▶ [WORK INSTRUCTIONS]:
Start at the first line below and write out everything verbatim except the pictures.

▶ [MATERIAL PROVIDED]:

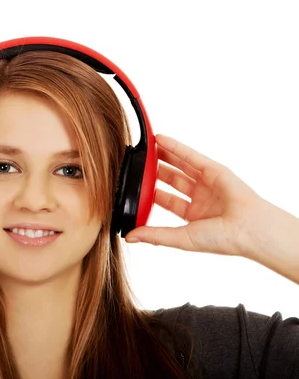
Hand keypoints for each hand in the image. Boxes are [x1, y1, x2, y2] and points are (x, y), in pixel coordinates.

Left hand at [125, 134, 263, 257]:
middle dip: (154, 172)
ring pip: (180, 166)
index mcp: (193, 215)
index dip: (150, 193)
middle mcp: (201, 198)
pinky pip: (191, 156)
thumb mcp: (181, 238)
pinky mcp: (215, 170)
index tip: (134, 187)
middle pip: (172, 180)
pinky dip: (175, 146)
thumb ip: (154, 235)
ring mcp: (208, 183)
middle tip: (136, 164)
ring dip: (162, 156)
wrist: (249, 229)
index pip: (166, 200)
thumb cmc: (222, 239)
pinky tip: (159, 139)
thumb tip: (129, 237)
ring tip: (144, 149)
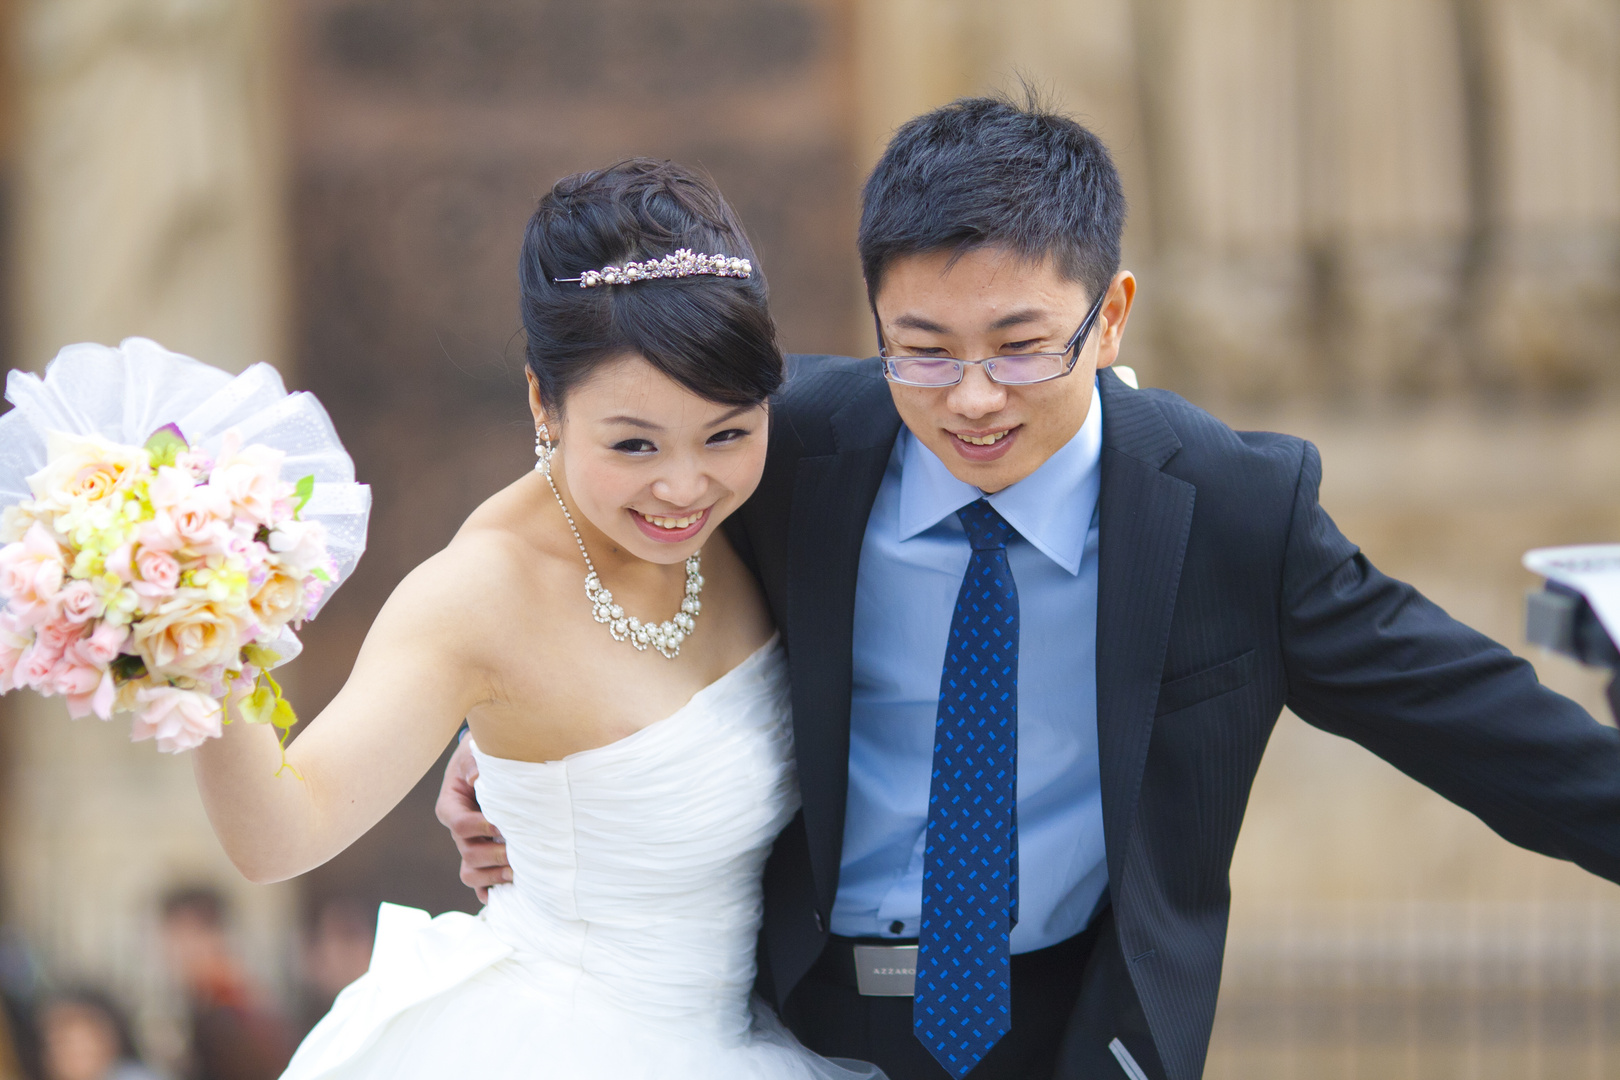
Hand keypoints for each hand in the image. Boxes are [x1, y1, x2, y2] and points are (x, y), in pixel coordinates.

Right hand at [436, 737, 510, 902]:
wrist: (493, 763)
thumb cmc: (482, 756)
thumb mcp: (475, 753)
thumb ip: (474, 764)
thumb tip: (478, 780)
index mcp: (451, 806)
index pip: (459, 823)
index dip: (479, 827)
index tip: (502, 824)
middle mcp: (459, 831)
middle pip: (467, 852)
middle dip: (492, 855)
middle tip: (517, 852)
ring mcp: (470, 846)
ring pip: (470, 873)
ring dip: (492, 876)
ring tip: (515, 874)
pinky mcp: (483, 857)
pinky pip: (481, 882)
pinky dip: (491, 891)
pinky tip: (510, 894)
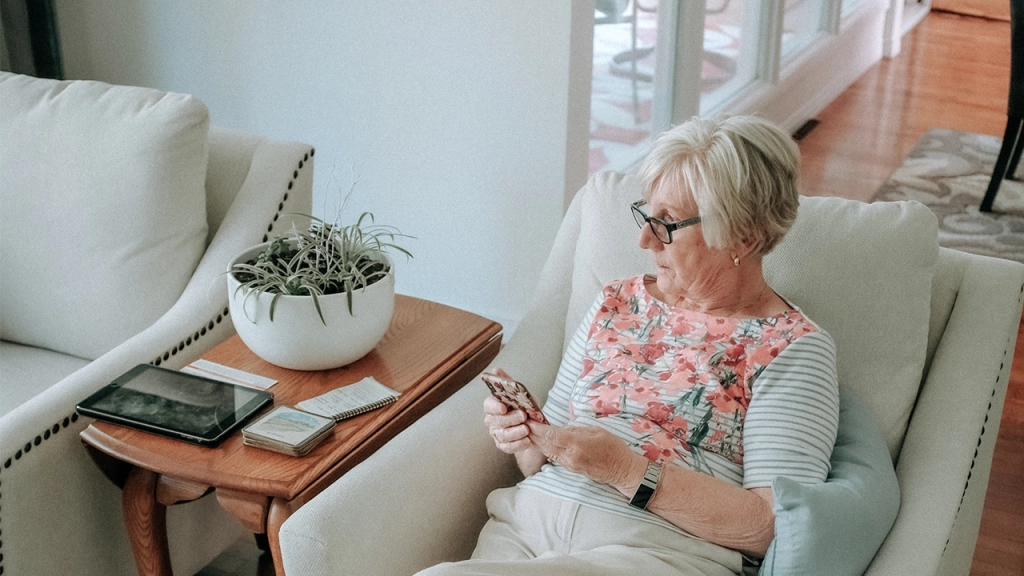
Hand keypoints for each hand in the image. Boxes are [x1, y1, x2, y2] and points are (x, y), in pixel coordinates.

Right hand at [483, 369, 532, 453]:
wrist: (535, 426)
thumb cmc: (524, 407)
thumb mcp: (520, 393)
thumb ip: (508, 383)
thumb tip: (495, 370)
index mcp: (494, 405)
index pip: (488, 405)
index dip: (495, 406)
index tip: (504, 407)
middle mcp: (492, 420)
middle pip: (495, 421)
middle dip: (510, 419)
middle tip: (523, 416)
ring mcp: (497, 434)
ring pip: (501, 435)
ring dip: (515, 433)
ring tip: (527, 430)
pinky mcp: (503, 445)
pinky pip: (507, 447)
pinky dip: (518, 444)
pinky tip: (527, 440)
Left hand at [526, 421, 646, 493]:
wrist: (621, 470)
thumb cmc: (614, 448)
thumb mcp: (596, 431)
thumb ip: (576, 429)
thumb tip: (561, 429)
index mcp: (577, 444)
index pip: (551, 435)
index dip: (537, 427)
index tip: (528, 419)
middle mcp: (570, 456)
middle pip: (545, 444)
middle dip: (532, 433)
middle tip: (521, 422)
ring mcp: (569, 464)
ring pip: (546, 451)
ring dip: (535, 441)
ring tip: (526, 430)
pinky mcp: (570, 469)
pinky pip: (553, 456)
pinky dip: (544, 448)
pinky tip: (539, 441)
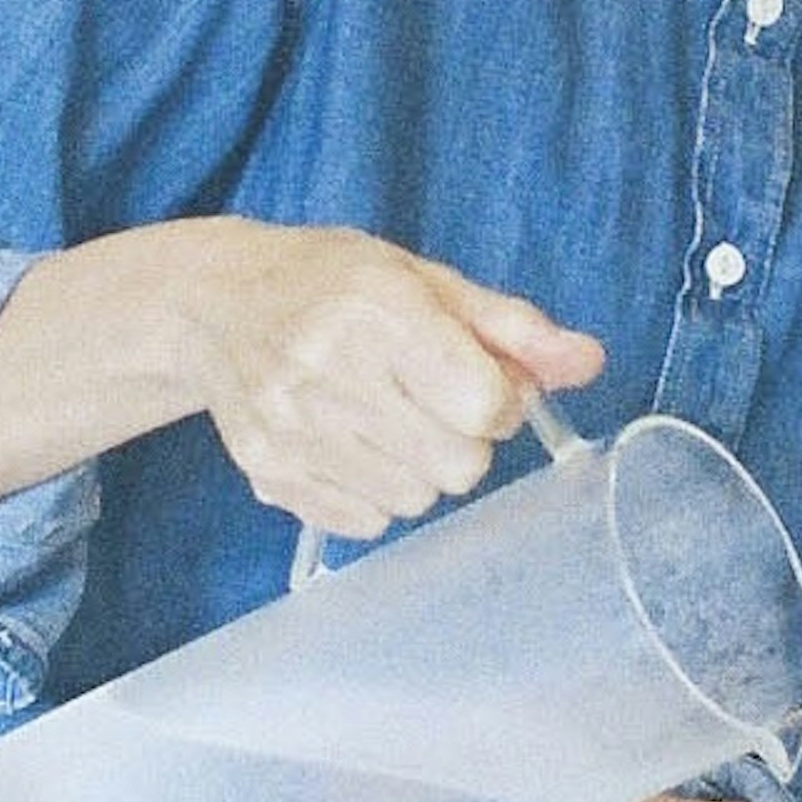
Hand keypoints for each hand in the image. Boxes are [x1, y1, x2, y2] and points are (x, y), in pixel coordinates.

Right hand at [169, 218, 600, 542]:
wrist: (214, 304)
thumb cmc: (331, 283)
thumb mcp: (425, 280)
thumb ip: (511, 327)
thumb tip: (588, 363)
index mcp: (378, 310)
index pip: (484, 404)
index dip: (499, 399)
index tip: (475, 378)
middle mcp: (327, 371)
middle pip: (459, 465)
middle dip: (464, 439)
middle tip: (430, 402)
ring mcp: (292, 430)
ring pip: (416, 500)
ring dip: (420, 469)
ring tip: (386, 419)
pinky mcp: (268, 473)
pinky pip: (367, 522)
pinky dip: (375, 494)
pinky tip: (350, 444)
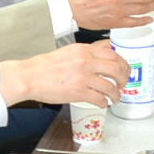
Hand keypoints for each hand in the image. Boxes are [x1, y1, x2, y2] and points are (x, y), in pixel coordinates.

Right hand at [0, 41, 128, 106]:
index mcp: (84, 50)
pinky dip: (104, 102)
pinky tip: (103, 103)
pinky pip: (99, 98)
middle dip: (124, 78)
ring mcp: (83, 77)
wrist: (29, 76)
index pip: (112, 53)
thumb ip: (86, 53)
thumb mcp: (69, 51)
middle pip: (117, 68)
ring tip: (115, 98)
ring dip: (116, 94)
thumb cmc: (45, 66)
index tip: (124, 70)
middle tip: (123, 84)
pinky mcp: (78, 92)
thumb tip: (102, 54)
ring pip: (110, 86)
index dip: (123, 63)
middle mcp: (86, 61)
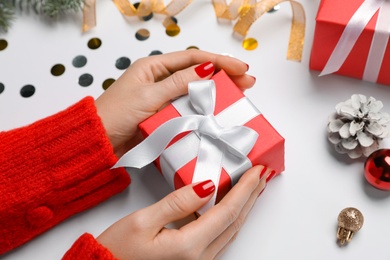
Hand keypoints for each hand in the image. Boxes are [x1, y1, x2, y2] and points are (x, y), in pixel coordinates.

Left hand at [95, 49, 254, 156]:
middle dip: (223, 75)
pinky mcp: (165, 115)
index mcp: (154, 67)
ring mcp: (164, 98)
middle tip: (246, 81)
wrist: (99, 142)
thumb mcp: (149, 95)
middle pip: (198, 73)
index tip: (239, 68)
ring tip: (238, 95)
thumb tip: (206, 69)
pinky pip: (188, 109)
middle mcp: (160, 80)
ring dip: (216, 93)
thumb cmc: (116, 114)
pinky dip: (204, 109)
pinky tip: (217, 111)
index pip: (192, 59)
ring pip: (196, 92)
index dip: (218, 62)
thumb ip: (178, 84)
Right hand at [96, 165, 271, 259]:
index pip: (227, 211)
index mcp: (188, 248)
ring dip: (243, 207)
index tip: (257, 171)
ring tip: (251, 188)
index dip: (245, 189)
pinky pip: (218, 237)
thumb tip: (206, 186)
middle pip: (235, 222)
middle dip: (251, 196)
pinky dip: (228, 218)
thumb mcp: (143, 221)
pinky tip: (229, 206)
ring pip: (229, 231)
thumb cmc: (116, 251)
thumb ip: (178, 203)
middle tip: (262, 175)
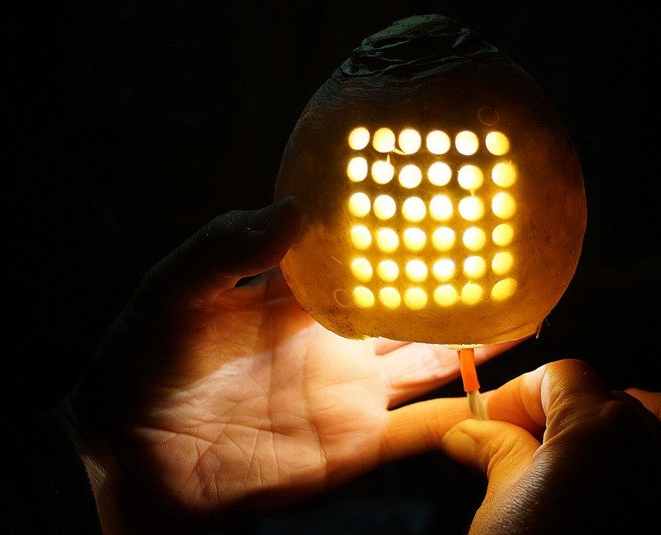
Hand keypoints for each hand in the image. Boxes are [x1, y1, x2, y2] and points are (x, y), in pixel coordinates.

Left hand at [58, 198, 515, 532]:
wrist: (129, 465)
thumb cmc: (139, 366)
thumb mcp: (172, 291)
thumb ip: (224, 246)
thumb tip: (290, 208)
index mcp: (296, 295)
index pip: (364, 253)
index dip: (404, 228)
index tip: (453, 196)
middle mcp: (332, 341)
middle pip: (410, 303)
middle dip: (457, 280)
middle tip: (514, 252)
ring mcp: (348, 394)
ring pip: (429, 359)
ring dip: (476, 340)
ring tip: (531, 308)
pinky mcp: (354, 446)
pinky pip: (422, 429)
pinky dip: (467, 412)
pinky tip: (511, 396)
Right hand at [441, 360, 660, 533]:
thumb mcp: (501, 514)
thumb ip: (499, 455)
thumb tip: (474, 428)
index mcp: (602, 429)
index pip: (563, 379)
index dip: (524, 399)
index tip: (495, 423)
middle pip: (623, 406)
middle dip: (581, 424)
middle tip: (536, 458)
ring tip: (634, 455)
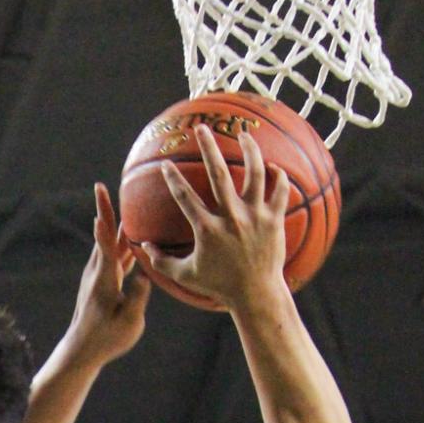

▶ [TASK RESPONSE]:
Hand keypoints for each hand in the image. Boxes are [x1, y1, x2, y2] and points are (x, y), in pixel coordinates.

Left hand at [125, 134, 263, 257]:
middle dip: (154, 172)
ring pip: (180, 166)
index mcp: (193, 215)
index dip: (150, 193)
middle mcp: (201, 198)
pinky pip: (191, 156)
thumb mcp: (181, 238)
pinky mcp: (215, 170)
index tip: (134, 187)
middle pip: (172, 180)
pinky dip: (175, 146)
thumb ip: (154, 235)
ring mcp: (208, 183)
middle tip: (136, 164)
ring dip: (162, 156)
wrist: (249, 229)
index pip: (166, 200)
thumb cmc: (222, 239)
pinky tip: (159, 139)
thumb tip: (129, 237)
ring tip: (144, 149)
Hand keypoints for each hand in the image. Boxes are [x1, y1, x2, y2] and points are (x, y), in pixel coordinates.

Right hand at [436, 737, 510, 902]:
wrist: (493, 763)
thumb cmc: (482, 756)
thumb mcp: (475, 753)
thumb ip: (474, 764)
thumb tip: (478, 780)
index mcp: (451, 806)
index pip: (459, 823)
index dip: (479, 827)
index tip: (502, 824)
middle mcp: (459, 831)
middle pip: (467, 852)
middle dip: (492, 855)
middle tip: (517, 852)
ring mcp: (470, 846)
ring pip: (470, 873)
ring dip: (492, 876)
ring tip: (515, 874)
pinky mcp: (483, 857)
pinky pip: (481, 882)
pinky dip: (491, 891)
pinky tip: (510, 894)
Hand keypoints for each hand in the image. Boxes are [x1, y1, x2, y2] and points are (x, y), in pixel coordinates.

Right hand at [483, 369, 532, 453]:
wrist: (535, 426)
thumb cmc: (524, 407)
thumb mcp: (520, 393)
thumb ip: (508, 383)
thumb tip: (495, 370)
index mcp: (494, 405)
index pip: (488, 405)
index dip: (495, 406)
index tip: (504, 407)
middle mcp: (492, 420)
middle pip: (495, 421)
middle dip: (510, 419)
middle tip: (523, 416)
ring mcp: (497, 434)
ring pip: (501, 435)
ring dip: (515, 433)
ring tip: (527, 430)
pinky mcp: (503, 445)
pinky pip: (507, 447)
pinky dip: (518, 444)
pinky tip: (527, 440)
Left hand at [526, 421, 646, 493]:
wrist: (621, 470)
thumb cmc: (614, 448)
thumb mcp: (596, 431)
thumb ip: (576, 429)
thumb tip: (561, 429)
index mcp: (577, 444)
index pip: (551, 435)
index dip: (537, 427)
index tip: (528, 419)
middle mcp: (570, 456)
middle pip: (545, 444)
middle dip: (532, 433)
middle tip: (521, 422)
ring mcp: (569, 464)
ring pip: (546, 451)
ring dip: (535, 441)
ring tip: (526, 430)
pinky mcp: (570, 469)
pinky pip: (553, 456)
pinky dip: (544, 448)
pinky tip: (539, 441)
Hand keypoints for each hand in the image. Boxes are [x1, y1, x2, y2] and points are (x, y), in pixel coordinates.

Right hand at [169, 218, 600, 542]:
wrist: (214, 304)
thumb cmc: (331, 283)
thumb mcp: (425, 280)
thumb ip: (511, 327)
thumb tip: (588, 363)
index mcp: (378, 310)
index pip: (484, 404)
index dip: (499, 399)
index tip: (475, 378)
middle mcp: (327, 371)
middle pip: (459, 465)
middle dip: (464, 439)
middle tip: (430, 402)
ring mcp: (292, 430)
ring pip: (416, 500)
ring dip: (420, 469)
ring tip: (386, 419)
pinky mcp: (268, 473)
pinky pip: (367, 522)
pinky dip: (375, 494)
pinky tip: (350, 444)
Hand keypoints for each hand in the image. Boxes are [x1, y1, x2, y2] and points are (x, y), in pixel coordinates.

Right hand at [0, 41, 128, 106]:
index mcp: (84, 50)
pinky dip: (104, 102)
pinky tip: (103, 103)
pinky pip: (99, 98)
middle dip: (124, 78)
ring mcp: (83, 77)
wrist: (29, 76)
index pip: (112, 53)
thumb ip: (86, 53)
thumb mcp: (69, 51)
middle pip: (117, 68)
ring tip: (115, 98)
ring dip: (116, 94)
thumb cmc: (45, 66)
index tip: (124, 70)
middle tip: (123, 84)
pinky mcp: (78, 92)
thumb tip: (102, 54)
ring pip: (110, 86)
index dip: (123, 63)
middle mcp: (86, 61)
Hand keypoints for each hand in the image. Boxes are [x1, y1, x2, y2] and points are (x, y), in pixel coordinates.

Left hand at [95, 49, 254, 156]:
middle dip: (223, 75)
pinky mcp: (165, 115)
index mcp: (154, 67)
ring mcp: (164, 98)
middle tip: (246, 81)
wrist: (99, 142)
thumb mcp: (149, 95)
middle pip: (198, 73)
index tip: (239, 68)
ring tip: (238, 95)
thumb tip: (206, 69)
pinky pip: (188, 109)
middle mcp: (160, 80)
ring dip: (216, 93)
thumb cmc: (116, 114)
pinky dip: (204, 109)
pinky tip: (217, 111)
index pip: (192, 59)
ring pip: (196, 92)
index dip: (218, 62)
thumb ip: (178, 84)
Right hand at [96, 165, 271, 259]:
index pip: (227, 211)
index mcp: (188, 248)
ring dip: (243, 207)
index tip: (257, 171)
ring tip: (251, 188)
index dip: (245, 189)
pinky pip: (218, 237)
thumb tip: (206, 186)
middle pip: (235, 222)
middle dip: (251, 196)
pinky dip: (228, 218)
thumb mcp: (143, 221)
pinky tip: (229, 206)
ring pip: (229, 231)
thumb cmc: (116, 251)
thumb ip: (178, 203)
middle tip: (262, 175)
Hand keypoints for each hand in the image. Boxes are [x1, y1, x2, y2] and points are (x, y), in pixel coordinates.

Left hand at [58, 198, 515, 532]:
wrist: (129, 465)
thumb cmc: (139, 366)
thumb mcp: (172, 291)
thumb ip: (224, 246)
thumb tip: (290, 208)
index mcp: (296, 295)
index pip: (364, 253)
index dip: (404, 228)
index tip: (453, 196)
middle mcp: (332, 341)
middle pip: (410, 303)
middle dip: (457, 280)
middle tip: (514, 252)
ring mcp: (348, 394)
ring pip: (429, 359)
ring dip: (476, 340)
ring tip: (531, 308)
pinky mcp: (354, 446)
pinky pip: (422, 429)
pinky dip: (467, 412)
pinky tip: (511, 396)
Right hand at [441, 360, 660, 533]:
thumb mcp: (501, 514)
thumb ip: (499, 455)
thumb tip: (474, 428)
index mcp: (602, 429)
index pip: (563, 379)
index dip: (524, 399)
index tip: (495, 423)
middle pip: (623, 406)
middle dip: (581, 424)
middle tip: (536, 458)
ring tip: (634, 455)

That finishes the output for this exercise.